Cependant, cette décision soulève des questions sur la transparence du processus. Les critères de sélection des nouveaux vice-chancelliers n’ont pas été détaillés dans les décrets, et il reste à voir si ces nominations répondront aux attentes en matière de compétence et d’intégrité. Certains observateurs craignent que cette accélération ne se fasse au détriment d’une évaluation rigoureuse des candidats.
Quels défis pour les nouveaux vice-chancelliers ?
Les universités concernées par ces nominations font face à des réalités très différentes. Par exemple, l’Université d’ingénierie et de technologie de Dhaka, l’une des plus prestigieuses du pays, devra concilier son héritage académique avec les exigences d’un marché du travail en pleine mutation, marqué par la demande croissante en compétences numériques et en recherche appliquée. À l’inverse, des établissements comme l’Université des sciences et technologies de Rangamati, située dans une région moins développée, devront relever des défis logistiques et financiers majeurs pour attirer des talents et des ressources.

Par ailleurs, la question des salaires et des conditions de travail des enseignants reste un sujet sensible.

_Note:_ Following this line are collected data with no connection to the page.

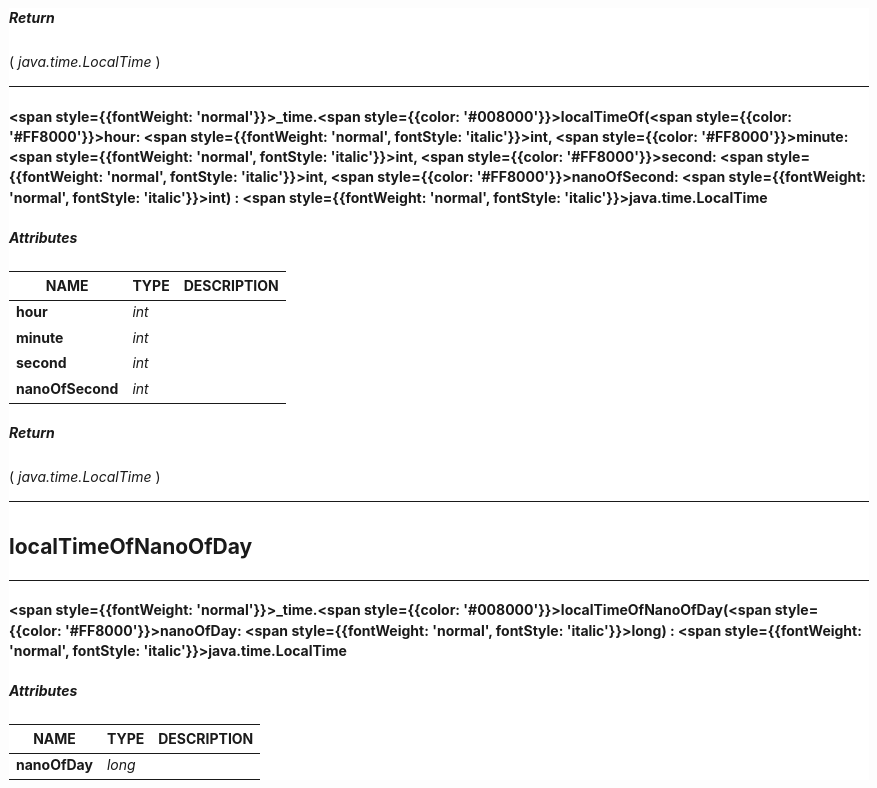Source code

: ##### Return

( _java.time.LocalTime_ )


---

#### <span style={{fontWeight: 'normal'}}>_time</span>.<span style={{color: '#008000'}}>localTimeOf</span>(<span style={{color: '#FF8000'}}>hour</span>: <span style={{fontWeight: 'normal', fontStyle: 'italic'}}>int</span>, <span style={{color: '#FF8000'}}>minute</span>: <span style={{fontWeight: 'normal', fontStyle: 'italic'}}>int</span>, <span style={{color: '#FF8000'}}>second</span>: <span style={{fontWeight: 'normal', fontStyle: 'italic'}}>int</span>, <span style={{color: '#FF8000'}}>nanoOfSecond</span>: <span style={{fontWeight: 'normal', fontStyle: 'italic'}}>int</span>) : <span style={{fontWeight: 'normal', fontStyle: 'italic'}}>java.time.LocalTime</span>
##### Attributes

| NAME | TYPE | DESCRIPTION |
|---|---|---|
| **hour** | _int_ |   |
| **minute** | _int_ |   |
| **second** | _int_ |   |
| **nanoOfSecond** | _int_ |   |

##### Return

( _java.time.LocalTime_ )


---

## localTimeOfNanoOfDay

---

#### <span style={{fontWeight: 'normal'}}>_time</span>.<span style={{color: '#008000'}}>localTimeOfNanoOfDay</span>(<span style={{color: '#FF8000'}}>nanoOfDay</span>: <span style={{fontWeight: 'normal', fontStyle: 'italic'}}>long</span>) : <span style={{fontWeight: 'normal', fontStyle: 'italic'}}>java.time.LocalTime</span>
##### Attributes

| NAME | TYPE | DESCRIPTION |
|---|---|---|
| **nanoOfDay** | _long_ |   |
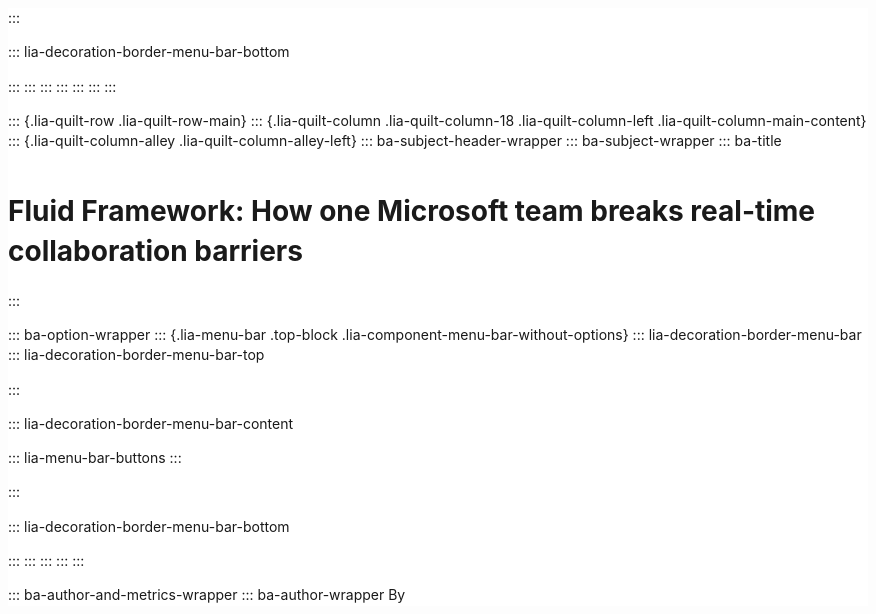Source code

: </div>
:::

::: lia-decoration-border-menu-bar-bottom
<div>

</div>
:::
:::
:::
:::
:::
:::
:::

::: {.lia-quilt-row .lia-quilt-row-main}
::: {.lia-quilt-column .lia-quilt-column-18 .lia-quilt-column-left .lia-quilt-column-main-content}
::: {.lia-quilt-column-alley .lia-quilt-column-alley-left}
::: ba-subject-header-wrapper
::: ba-subject-wrapper
::: ba-title
# Fluid Framework: How one Microsoft team breaks real-time collaboration barriers
:::

::: ba-option-wrapper
::: {.lia-menu-bar .top-block .lia-component-menu-bar-without-options}
::: lia-decoration-border-menu-bar
::: lia-decoration-border-menu-bar-top
<div>

</div>
:::

::: lia-decoration-border-menu-bar-content
<div>

::: lia-menu-bar-buttons
:::

</div>
:::

::: lia-decoration-border-menu-bar-bottom
<div>

</div>
:::
:::
:::
:::
:::

::: ba-author-and-metrics-wrapper
::: ba-author-wrapper
By
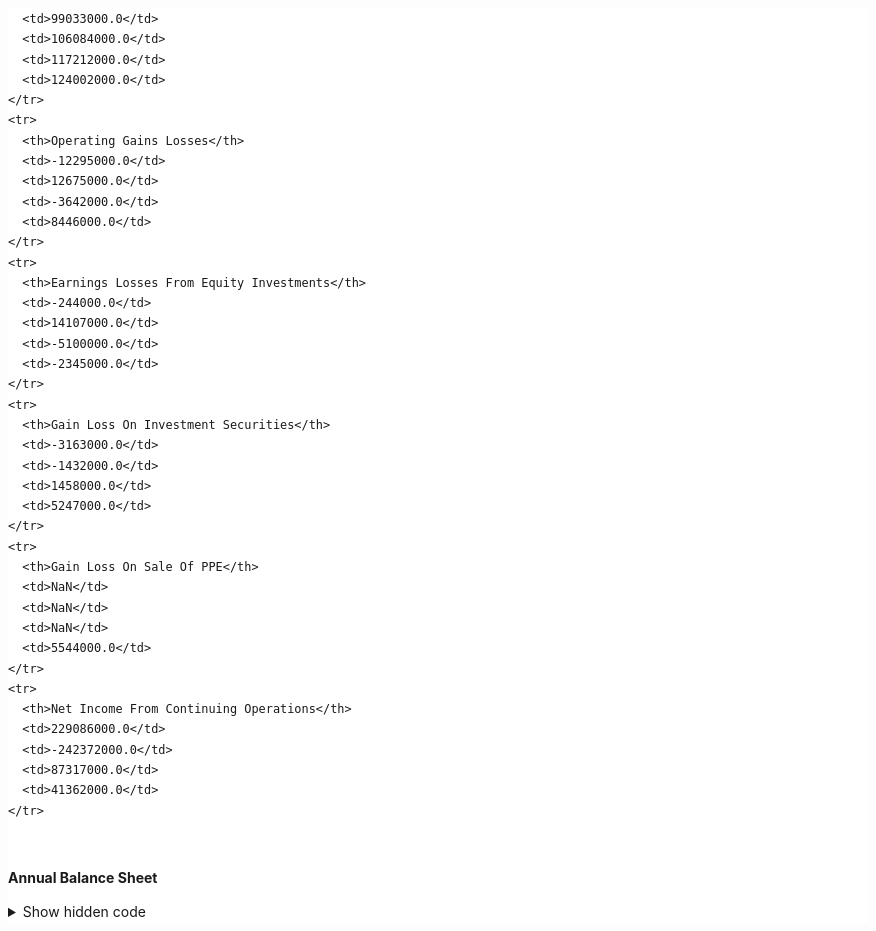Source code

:       <td>99033000.0</td>
      <td>106084000.0</td>
      <td>117212000.0</td>
      <td>124002000.0</td>
    </tr>
    <tr>
      <th>Operating Gains Losses</th>
      <td>-12295000.0</td>
      <td>12675000.0</td>
      <td>-3642000.0</td>
      <td>8446000.0</td>
    </tr>
    <tr>
      <th>Earnings Losses From Equity Investments</th>
      <td>-244000.0</td>
      <td>14107000.0</td>
      <td>-5100000.0</td>
      <td>-2345000.0</td>
    </tr>
    <tr>
      <th>Gain Loss On Investment Securities</th>
      <td>-3163000.0</td>
      <td>-1432000.0</td>
      <td>1458000.0</td>
      <td>5247000.0</td>
    </tr>
    <tr>
      <th>Gain Loss On Sale Of PPE</th>
      <td>NaN</td>
      <td>NaN</td>
      <td>NaN</td>
      <td>5544000.0</td>
    </tr>
    <tr>
      <th>Net Income From Continuing Operations</th>
      <td>229086000.0</td>
      <td>-242372000.0</td>
      <td>87317000.0</td>
      <td>41362000.0</td>
    </tr>
  </tbody>
</table>
</div>

<br>

**Annual Balance Sheet**
<details><summary>Show hidden code</summary></details>



<div>
<style scoped>
    .dataframe tbody tr th:only-of-type {
        vertical-align: middle;
    }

Plusieurs universités publiques sont confrontées à des grèves et des mouvements de protestation en raison des retards de paiement et des conditions précaires. Les nouveaux vice-chancelliers devront gérer ces tensions sociales tout en maintenant un niveau d’excellence académique.
Enfin, la nomination simultanée de ces dirigeants pourrait aussi avoir un impact sur la cohérence des politiques éducatives à l’échelle nationale. Si le gouvernement vise une harmonisation des pratiques, il devra veiller à ce que ces universités ne développent pas des approches trop divergentes, risquant de créer des inégalités entre les régions.
Et maintenant ?
Les nouveaux vice-chancelliers prendront officiellement leurs fonctions dans les prochaines semaines, selon les modalités fixées par les décrets ministériels. Leur première mission consistera à présenter un plan de réforme à court terme, incluant des mesures concrètes pour améliorer la gouvernance, les infrastructures et la qualité de l’enseignement.
Reste à savoir si cette vague de nominations marquera un tournant dans l’histoire des universités publiques bangladaises. Pour l’instant, le gouvernement mise sur l’effet de surprise et la rapidité d’exécution pour imposer un nouveau rythme. Mais le vrai test viendra dans les mois à venir, lorsque ces dirigeants devront concrétiser leurs promesses et répondre aux attentes d’une population étudiante et d’un corps professoral en quête de changements tangibles.
Une chose est sûre : cette décision du 14 mai 2026 restera comme un jalon dans l’histoire récente de l’éducation supérieure au Bangladesh. Son succès dépendra désormais de la capacité des nouveaux vice-chancelliers à transformer des décrets en réalisations concrètes.